What are the responsibilities and job description for the Java-SRE engineer position at Atos?
- System Reliability & Performance
- Ensure applications built in Java run reliably, with minimal downtime.
- Define and monitor SLIs (Service Level Indicators), SLOs (Service Level Objectives), and error budgets to measure reliability.
- Incident Management
- Troubleshoot production issues, perform root cause analysis, and implement permanent fixes.
- Automate repetitive operational tasks to reduce manual intervention.
- Monitoring & Observability
- Build dashboards using tools like Prometheus, Grafana, ELK stack.
- Implement logging and tracing for distributed Java applications.
- Automation & CI/CD
- Develop scripts and pipelines for deployment, scaling, and rollback.

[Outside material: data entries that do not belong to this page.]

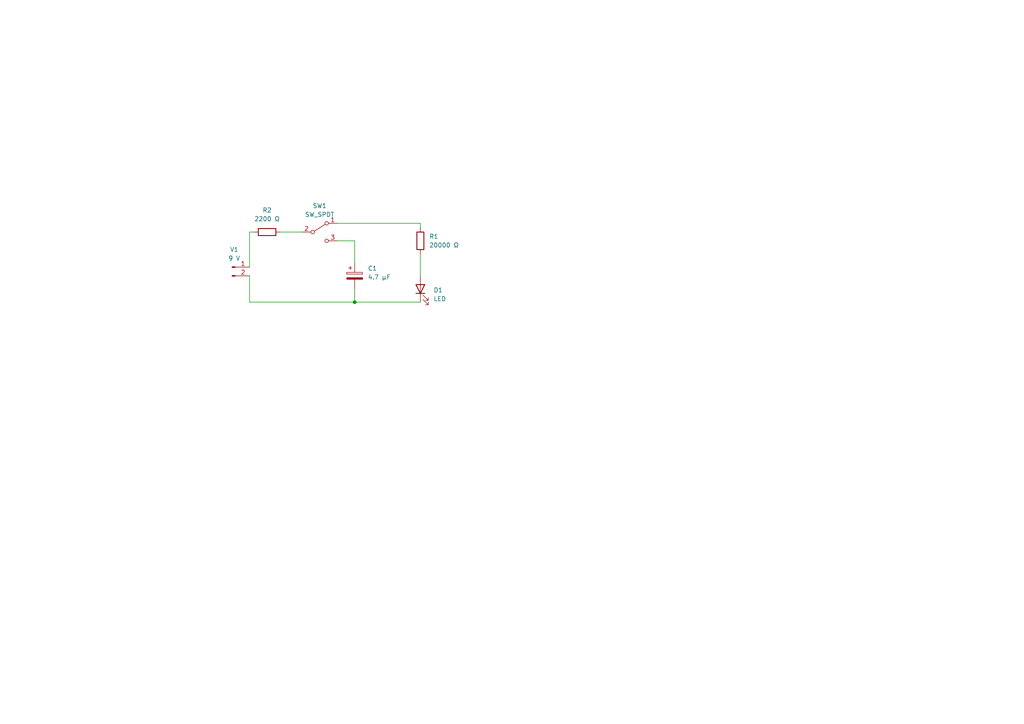
<source format=kicad_sch>
(kicad_sch (version 20211123) (generator eeschema)

  (uuid b17a664e-5fc3-4345-88c1-28f889a24128)

  (paper "A4")

  

  (junction (at 102.87 87.63) (diameter 0) (color 0 0 0 0)
    (uuid e336711a-a607-49e8-bc30-802ba0f14aa6)
  )

  (wire (pts (xy 121.92 87.63) (xy 102.87 87.63))
    (stroke (width 0) (type default) (color 0 0 0 0))
    (uuid 16150365-6cfe-4e4f-9b69-e7ec4c0806b5)
  )
  (wire (pts (xy 72.39 67.31) (xy 72.39 77.47))
    (stroke (width 0) (type default) (color 0 0 0 0))
    (uuid 296ba3f4-6ee9-4491-9145-dd258b4f09cd)
  )
  (wire (pts (xy 102.87 83.82) (xy 102.87 87.63))
    (stroke (width 0) (type default) (color 0 0 0 0))
    (uuid 2cb5dcde-3035-4fad-b80d-a8fbda10dc51)
  )
  (wire (pts (xy 121.92 64.77) (xy 121.92 66.04))
    (stroke (width 0) (type default) (color 0 0 0 0))
    (uuid 2e6e82fd-02c7-42bc-ba84-7ad68b73580e)
  )
  (wire (pts (xy 97.79 69.85) (xy 102.87 69.85))
    (stroke (width 0) (type default) (color 0 0 0 0))
    (uuid 4f39b9c6-5d54-4f74-8136-cac459efdbbd)
  )
  (wire (pts (xy 72.39 87.63) (xy 72.39 80.01))
    (stroke (width 0) (type default) (color 0 0 0 0))
    (uuid 6ad64cf5-f472-4f87-bc88-a0aed9db7a4f)
  )
  (wire (pts (xy 73.66 67.31) (xy 72.39 67.31))
    (stroke (width 0) (type default) (color 0 0 0 0))
    (uuid 86def363-94e8-4b6d-86b5-dd240be15c91)
  )
  (wire (pts (xy 81.28 67.31) (xy 87.63 67.31))
    (stroke (width 0) (type default) (color 0 0 0 0))
    (uuid a42f7c2d-e9ba-46bc-94ef-a76dd2e0e5bc)
  )
  (wire (pts (xy 97.79 64.77) (xy 121.92 64.77))
    (stroke (width 0) (type default) (color 0 0 0 0))
    (uuid b31b4b63-af97-4d4b-b15a-7f625c7e01a7)
  )
  (wire (pts (xy 102.87 87.63) (xy 72.39 87.63))
    (stroke (width 0) (type default) (color 0 0 0 0))
    (uuid c160cc17-3ee4-431b-8769-de8a55e64c86)
  )
  (wire (pts (xy 121.92 73.66) (xy 121.92 80.01))
    (stroke (width 0) (type default) (color 0 0 0 0))
    (uuid d903bb3d-65f3-46fe-aac3-0dbf75eb30e3)
  )
  (wire (pts (xy 102.87 69.85) (xy 102.87 76.2))
    (stroke (width 0) (type default) (color 0 0 0 0))
    (uuid f60a845d-11cd-449a-b1c3-c4458926639d)
  )

  (symbol (lib_id "Device:R") (at 77.47 67.31 270) (unit 1)
    (in_bom yes) (on_board yes) (fields_autoplaced)
    (uuid 03564890-ceea-483a-b99a-fc1eb45ced6c)
    (property "Reference" "R2" (id 0) (at 77.47 60.96 90))
    (property "Value" "2200 Ω" (id 1) (at 77.47 63.5 90))
    (property "Footprint" "" (id 2) (at 77.47 65.532 90)
      (effects (font (size 1.27 1.27)) hide)
    )
    (property "Datasheet" "~" (id 3) (at 77.47 67.31 0)
      (effects (font (size 1.27 1.27)) hide)
    )
    (pin "1" (uuid 3b70da31-d598-4e32-b208-9cfd57948fbe))
    (pin "2" (uuid 08f54421-878e-42b8-a8b9-657572f85f41))
  )

  (symbol (lib_id "Device:R") (at 121.92 69.85 0) (unit 1)
    (in_bom yes) (on_board yes) (fields_autoplaced)
    (uuid 3f407c82-91cd-42b7-94a2-801bcd591e22)
    (property "Reference" "R1" (id 0) (at 124.46 68.5799 0)
      (effects (font (size 1.27 1.27)) (justify left))
    )
    (property "Value" "20000 Ω" (id 1) (at 124.46 71.1199 0)
      (effects (font (size 1.27 1.27)) (justify left))
    )
    (property "Footprint" "" (id 2) (at 120.142 69.85 90)
      (effects (font (size 1.27 1.27)) hide)
    )
    (property "Datasheet" "~" (id 3) (at 121.92 69.85 0)
      (effects (font (size 1.27 1.27)) hide)
    )
    (pin "1" (uuid 1e8830cf-34de-4d90-bed3-fb0297049431))
    (pin "2" (uuid 5a65b1ee-84cc-4f50-b015-0d342c669c03))
  )

  (symbol (lib_id "Switch:SW_SPDT") (at 92.71 67.31 0) (unit 1)
    (in_bom yes) (on_board yes) (fields_autoplaced)
    (uuid 55ee7ddd-f07e-46dc-b41d-f5d8c9757041)
    (property "Reference" "SW1" (id 0) (at 92.71 59.69 0))
    (property "Value" "SW_SPDT" (id 1) (at 92.71 62.23 0))
    (property "Footprint" "" (id 2) (at 92.71 67.31 0)
      (effects (font (size 1.27 1.27)) hide)
    )
    (property "Datasheet" "~" (id 3) (at 92.71 67.31 0)
      (effects (font (size 1.27 1.27)) hide)
    )
    (pin "1" (uuid 9fa2ba54-a07f-4d7b-bf09-4553a8792689))
    (pin "2" (uuid 6ad5a395-6895-4b9f-9aae-0356a816aac4))
    (pin "3" (uuid cd9fdb6e-cfd1-4e48-aa70-d5787b788a70))
  )

  (symbol (lib_id "Device:LED") (at 121.92 83.82 90) (unit 1)
    (in_bom yes) (on_board yes) (fields_autoplaced)
    (uuid 6d80bf0f-62d6-4346-b6db-4918cbb94b4e)
    (property "Reference" "D1" (id 0) (at 125.73 84.1374 90)
      (effects (font (size 1.27 1.27)) (justify right))
    )
    (property "Value" "LED" (id 1) (at 125.73 86.6774 90)
      (effects (font (size 1.27 1.27)) (justify right))
    )
    (property "Footprint" "" (id 2) (at 121.92 83.82 0)
      (effects (font (size 1.27 1.27)) hide)
    )
    (property "Datasheet" "~" (id 3) (at 121.92 83.82 0)
      (effects (font (size 1.27 1.27)) hide)
    )
    (pin "1" (uuid 73727183-dfd9-4472-af0c-d99f84d1b97c))
    (pin "2" (uuid bfaf5991-346e-4ba5-8a99-b7f1f44bfd76))
  )

  (symbol (lib_id "Connector:Conn_01x02_Male") (at 67.31 77.47 0) (unit 1)
    (in_bom yes) (on_board yes) (fields_autoplaced)
    (uuid 9846b9d8-a19d-4a88-8de6-8845b366b7d9)
    (property "Reference" "V1" (id 0) (at 67.945 72.39 0))
    (property "Value" "9 V" (id 1) (at 67.945 74.93 0))
    (property "Footprint" "" (id 2) (at 67.31 77.47 0)
      (effects (font (size 1.27 1.27)) hide)
    )
    (property "Datasheet" "~" (id 3) (at 67.31 77.47 0)
      (effects (font (size 1.27 1.27)) hide)
    )
    (pin "1" (uuid 13c06fce-e104-4b5a-a187-c725191fb9e0))
    (pin "2" (uuid b038b954-87cf-4067-b70e-aaf033f83ee1))
  )

  (symbol (lib_id "Device:C_Polarized") (at 102.87 80.01 0) (unit 1)
    (in_bom yes) (on_board yes) (fields_autoplaced)
    (uuid 9d2cdb91-6cc8-4772-827d-a0f9fc02c269)
    (property "Reference" "C1" (id 0) (at 106.68 77.8509 0)
      (effects (font (size 1.27 1.27)) (justify left))
    )
    (property "Value" "4.7 µF" (id 1) (at 106.68 80.3909 0)
      (effects (font (size 1.27 1.27)) (justify left))
    )
    (property "Footprint" "" (id 2) (at 103.8352 83.82 0)
      (effects (font (size 1.27 1.27)) hide)
    )
    (property "Datasheet" "~" (id 3) (at 102.87 80.01 0)
      (effects (font (size 1.27 1.27)) hide)
    )
    (pin "1" (uuid 6b727ad6-27ba-4991-a137-3dba9beb9a56))
    (pin "2" (uuid bdcc5f49-b9b9-457d-b092-ff632aad0f4c))
  )

  (sheet_instances
    (path "/" (page "1"))
  )

  (symbol_instances
    (path "/9d2cdb91-6cc8-4772-827d-a0f9fc02c269"
      (reference "C1") (unit 1) (value "4.7 µF") (footprint "")
    )
    (path "/6d80bf0f-62d6-4346-b6db-4918cbb94b4e"
      (reference "D1") (unit 1) (value "LED") (footprint "")
    )
    (path "/3f407c82-91cd-42b7-94a2-801bcd591e22"
      (reference "R1") (unit 1) (value "20000 Ω") (footprint "")
    )
    (path "/03564890-ceea-483a-b99a-fc1eb45ced6c"
      (reference "R2") (unit 1) (value "2200 Ω") (footprint "")
    )
    (path "/55ee7ddd-f07e-46dc-b41d-f5d8c9757041"
      (reference "SW1") (unit 1) (value "SW_SPDT") (footprint "")
    )
    (path "/9846b9d8-a19d-4a88-8de6-8845b366b7d9"
      (reference "V1") (unit 1) (value "9 V") (footprint "")
    )
  )
)

</source>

- Integrate with DevOps practices for continuous delivery.
- Collaboration
- Work closely with developers to design reliable systems.
- Partner with operations teams to ensure smooth deployments and upgrades.
Required Skills
- Programming: Strong expertise in Java,
- Cloud Platforms: AWS, Azure, GCP; Kubernetes and Docker for container orchestration.
- DevOps Tools: Jenkins, GitHub Actions, Terraform, Ansible, Chef.
- Monitoring & Observability: Prometheus, Grafana, ELK, Jaeger.
- OS & Networking: Linux administration, DNS, load balancing, distributed systems.
- Soft Skills: Problem-solving, communication, collaboration across dev and ops teams.